Truly reproducible research requires self-contained projects, where all should be contained within a single folder. I recommend that you create a folder called repos/ that you save your project folders in, e.g. C:/User/owner/Documents/repos/proj/. This ensures your project folders are neatly separated from other files and will be useful when we explore Git in a later module.

 

Once you have a repos/ folder, you can create a project folder. The following structure is what I find works for me but you may want to find a variation of it that works for you. If you do modify this structure it is important to remember that the basic premise of keeping repositories self-contained should remain!

C:/
└── Documents/
    └── repos/
        └── proj/
            ├── data/
            ├── docs/
            ├── figs/
            ├── funs/
            ├── out/
            ├── data_cleaning.R
            └── data_analysis.R

The project repository contains separate directories that can be used to store different file types. Our data_analysis and data_cleaning files are stored in the project root, allowing easy use of relative paths over explicit paths e.g.read.csv(here('data', 'data_file.csv')) rather than read.csv('C:/Users/owner/Documents/repos/my_project/data/data_file.csv'). Relative paths are preferable because they allow projects to be used by multiple people without the need to re-write code. If you use explicit paths and change computer, or the project is opened by another person, the code will break as they will not have the same directory structure as the computer that the code was created on.

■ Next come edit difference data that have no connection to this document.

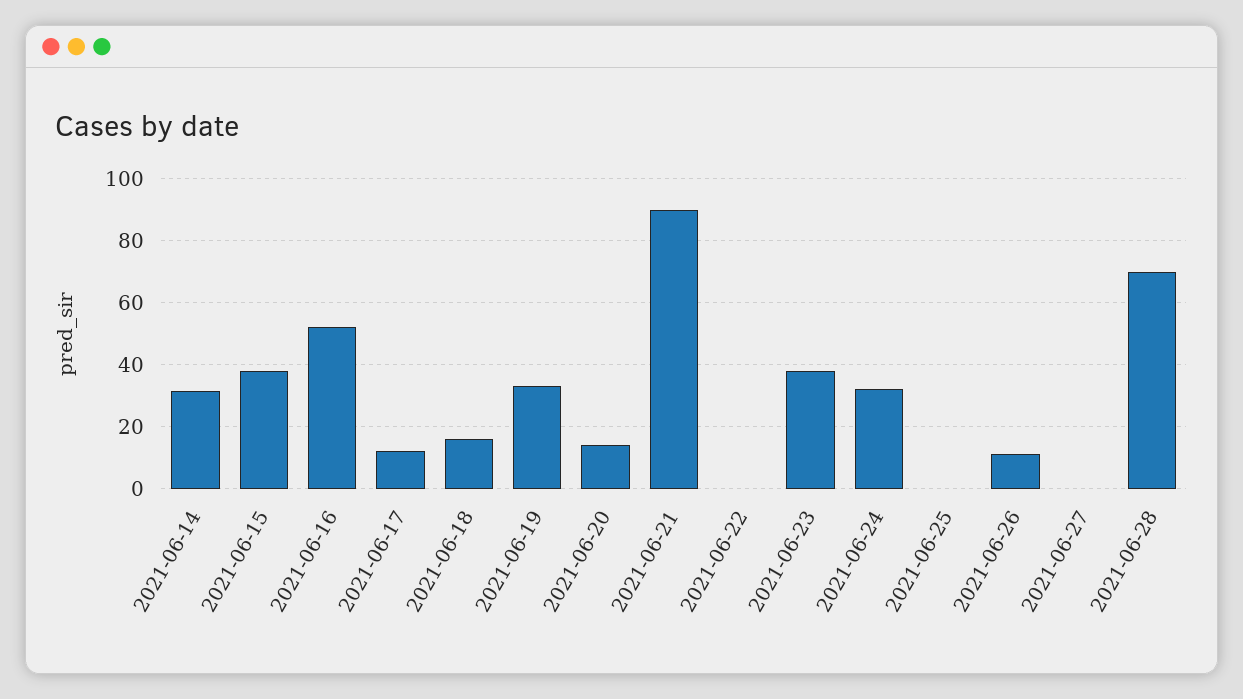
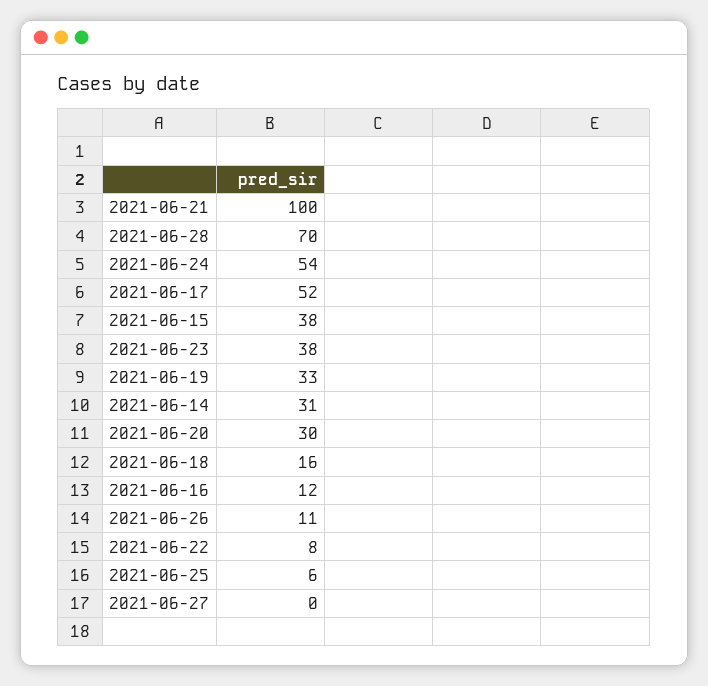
  {
    "2021-06-14": 31,
    "2021-06-15": 38,
-   "2021-06-16": 52,
+   "2021-06-16": 12,
-   "2021-06-17": 12,
+   "2021-06-17": 52,
    "2021-06-18": 16,
    "2021-06-19": 33,
-   "2021-06-20": 14,
+   "2021-06-20": 30,
-   "2021-06-21": 90,
+   "2021-06-21": 100,
-   "2021-06-22": 0,
+   "2021-06-22": 8,
    "2021-06-23": 38,
-   "2021-06-24": 32,
+   "2021-06-24": 54,
-   "2021-06-25": 0,
+   "2021-06-25": 6,
    "2021-06-26": 11,
    "2021-06-27": 0,
    "2021-06-28": 70
  }

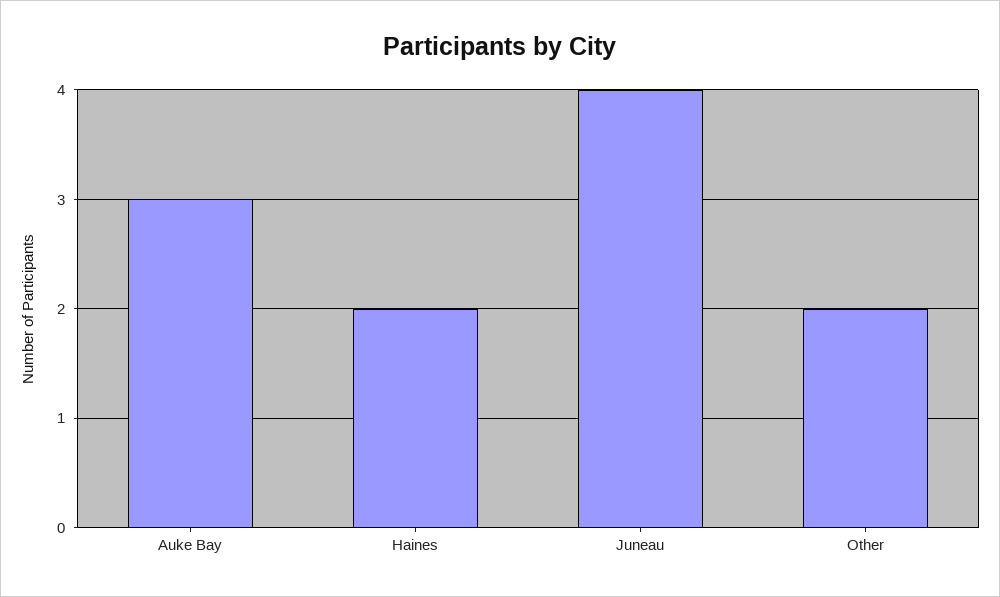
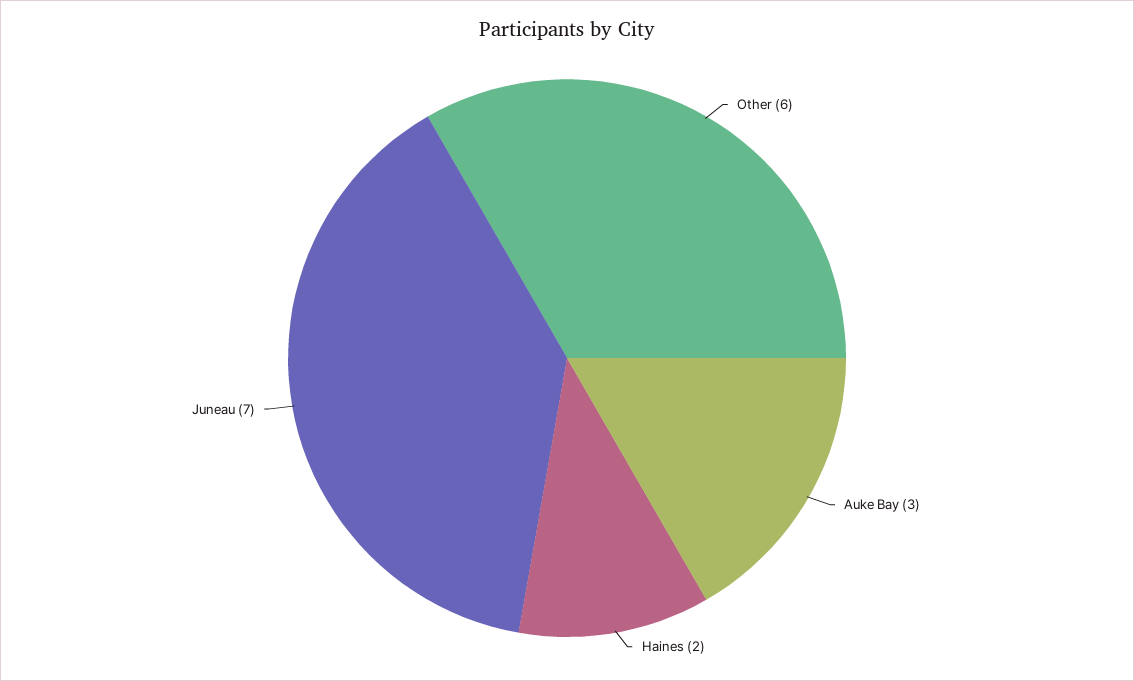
  {
    "Auke Bay": 3,
    "Haines": 2,
-   "Juneau": 4,
+   "Juneau": 7,
-   "Other": 2
+   "Other": 6
  }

Note: the example above used an R package called here_here, calling the function here(). I highly recommend you invest time in learning to use this useful package, which can be found here.

 

data/

Treat your data as read-only! Data is typically time consuming and/or expensive to collect. Working with your raw data interactively (e.g. in Excel) where they it be modified means you are never sure of where the data came from, or how it has been modified since collection. This can cause all sorts of problems later.

All output can be treated as disposable as it could be easily regenerated by running the code.

 

 

3.1.4 RStudio Projects

There are a number of tools and packages that can help you manage your work effectively. RStudio has incredible project management functionality in-built, so make sure you exploit this. When using RStudio projects, all of your data, plots and scripts are located in a relative path in relation to the base directory you create when setting up the project. This makes them very easy to access without having to set your working directory. Detailed guidance on using RStudio projects can be found here.

 

 

3.1.5 Practice Exercises

 

1 Install RSudio Addins and the styler package by running:

install.packages('addinslist')
install.packages('styler')

Download the script above, open it with RStudio and convert it to tidyverse style using styler.

 

2 Create an RStudio project following these instructions:

  1. Click the File menu button, then New Project
  2. Click New Directory
  3. Click New Project
  4. Type in the name of the directory to store your project e.g. my_project
  5. Click the Create Project button